Padahal…ya padahal, saya kepingin bercerita dengan Pak Slamet, seorang buruh pabrik yang saya kagumi karena ketelatenannya merawat sepeda merek Gazzele yang senantiasa berbunyi cik-cik-cik…, lantaran Pak Slamet tak pernah telat menggosoknya pagi dan sore. Tapi sayang, Pak Slamet ternyata telah wafat tiga tahun lalu.
Ah, saya mendadak sedih saat melihat Mbok Cunggret yang kini telah renta. Dia hampir-hampir tak mengenali saya. Dia lah yang dulu rajin memberi rebung-rebung pakis dan jamur tiap kali pulang dari hutan karet sehabis mengantar ransum buat Kang Marsin, suaminya.
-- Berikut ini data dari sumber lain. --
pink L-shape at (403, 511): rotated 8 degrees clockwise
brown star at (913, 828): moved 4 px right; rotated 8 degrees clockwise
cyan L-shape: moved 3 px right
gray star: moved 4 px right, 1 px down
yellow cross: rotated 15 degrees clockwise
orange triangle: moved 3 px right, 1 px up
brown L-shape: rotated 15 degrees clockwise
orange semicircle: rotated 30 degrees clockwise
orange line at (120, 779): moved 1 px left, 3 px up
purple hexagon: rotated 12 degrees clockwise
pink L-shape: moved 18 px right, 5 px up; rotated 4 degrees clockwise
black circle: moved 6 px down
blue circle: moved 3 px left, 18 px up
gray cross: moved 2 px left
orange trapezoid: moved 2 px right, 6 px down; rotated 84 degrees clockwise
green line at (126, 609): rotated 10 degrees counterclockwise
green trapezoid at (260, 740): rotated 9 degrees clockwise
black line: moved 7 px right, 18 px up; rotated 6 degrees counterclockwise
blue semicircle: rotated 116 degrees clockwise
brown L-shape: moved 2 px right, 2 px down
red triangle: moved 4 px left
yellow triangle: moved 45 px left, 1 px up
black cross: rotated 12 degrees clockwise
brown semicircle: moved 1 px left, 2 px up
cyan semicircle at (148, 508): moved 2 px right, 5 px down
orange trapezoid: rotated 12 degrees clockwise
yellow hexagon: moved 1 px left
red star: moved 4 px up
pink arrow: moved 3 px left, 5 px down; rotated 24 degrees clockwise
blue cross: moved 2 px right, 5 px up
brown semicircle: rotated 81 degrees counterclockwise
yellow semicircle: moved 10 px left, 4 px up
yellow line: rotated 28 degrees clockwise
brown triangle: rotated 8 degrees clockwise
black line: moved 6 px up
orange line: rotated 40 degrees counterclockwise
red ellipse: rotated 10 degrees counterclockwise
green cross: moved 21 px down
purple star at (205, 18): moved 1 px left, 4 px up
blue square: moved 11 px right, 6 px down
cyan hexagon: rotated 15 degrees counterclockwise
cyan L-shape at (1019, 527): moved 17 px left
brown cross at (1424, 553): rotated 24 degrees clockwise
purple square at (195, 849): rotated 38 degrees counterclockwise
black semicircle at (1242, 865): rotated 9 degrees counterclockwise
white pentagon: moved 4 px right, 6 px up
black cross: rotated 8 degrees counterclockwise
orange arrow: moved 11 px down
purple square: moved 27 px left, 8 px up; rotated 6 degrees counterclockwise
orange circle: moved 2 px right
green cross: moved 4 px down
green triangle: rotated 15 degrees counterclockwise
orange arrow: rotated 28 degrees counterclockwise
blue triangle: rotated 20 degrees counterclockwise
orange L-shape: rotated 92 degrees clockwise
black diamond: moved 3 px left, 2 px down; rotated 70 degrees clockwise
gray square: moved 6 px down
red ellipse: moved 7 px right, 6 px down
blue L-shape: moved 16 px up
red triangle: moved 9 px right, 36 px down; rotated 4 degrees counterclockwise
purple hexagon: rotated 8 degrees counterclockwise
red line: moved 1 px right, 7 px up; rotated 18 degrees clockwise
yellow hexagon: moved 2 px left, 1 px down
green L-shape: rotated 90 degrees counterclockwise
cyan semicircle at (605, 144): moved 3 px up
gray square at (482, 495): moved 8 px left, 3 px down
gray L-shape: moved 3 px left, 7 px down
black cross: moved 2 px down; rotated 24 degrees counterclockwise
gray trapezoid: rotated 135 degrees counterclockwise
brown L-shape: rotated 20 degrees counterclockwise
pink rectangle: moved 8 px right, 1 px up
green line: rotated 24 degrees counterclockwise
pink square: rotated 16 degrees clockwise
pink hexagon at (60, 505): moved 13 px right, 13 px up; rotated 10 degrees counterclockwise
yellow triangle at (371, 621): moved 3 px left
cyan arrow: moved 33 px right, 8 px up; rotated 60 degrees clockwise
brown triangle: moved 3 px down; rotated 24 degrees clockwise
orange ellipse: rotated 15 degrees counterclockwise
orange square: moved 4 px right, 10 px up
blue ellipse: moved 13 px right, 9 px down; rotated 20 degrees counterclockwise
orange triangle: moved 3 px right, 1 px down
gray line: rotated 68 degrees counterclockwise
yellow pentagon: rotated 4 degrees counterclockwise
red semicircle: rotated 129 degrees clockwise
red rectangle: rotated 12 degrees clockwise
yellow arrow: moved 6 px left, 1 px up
Begitulah, orang-orang yang pernah saya kenal di perkebunan itu bagai daun-daun karet. Sebagian telah menguning tua, sebagian lainnya telah rontok dan menjadi humus tanah perkebunan itu.
Mereka yang masih bertahan, tak jua beranjak dari kemiskinan bahkan ketika usia senja tiba. Mereka masih papa, kendati keringat mereka telah turut serta memakmurkan para atasan dan pemilik perkebunan yang konon orang Inggris.
Pemerasan terus berlangsung secara berkesinambungan. Sebab, setelah orang tua mereka berhenti jadi buruh, giliran anak-anak mereka yang dulu kawan sekolah saya di SD meneruskan profesi orang tuanya sebagai buruh.
Aman, Pardi, Dul, Dasam, Imang, adalah di antara kawan-kawan saya yang masih bertahan di sana, meneruskan tradisi “perbudakan” di perkebunan. Saya hampir-hampir tak mengenali mereka. Saya sedih, sebab mendapatkan kawan-kawan sepermainan kini telah kisut kulitnya dan suram pandang matanya lantaran beban hidup yang keliwat berat.
Saya bertemu kembali dengan kawan-kawan saya di halaman pabrik. Seorang mandor pabrik yang bermisai bapang memanggil nama orang-orang yang saya cari.
Kami hanya bersalaman saja. Entah siapa yang mengomando, kelima kawan saya itu mundur dua tindak dari hadapan saya. Saya hanya tersenyum menyaksikan pemandangan ini tanpa ada keinginan untuk bertanya, “kenapa?”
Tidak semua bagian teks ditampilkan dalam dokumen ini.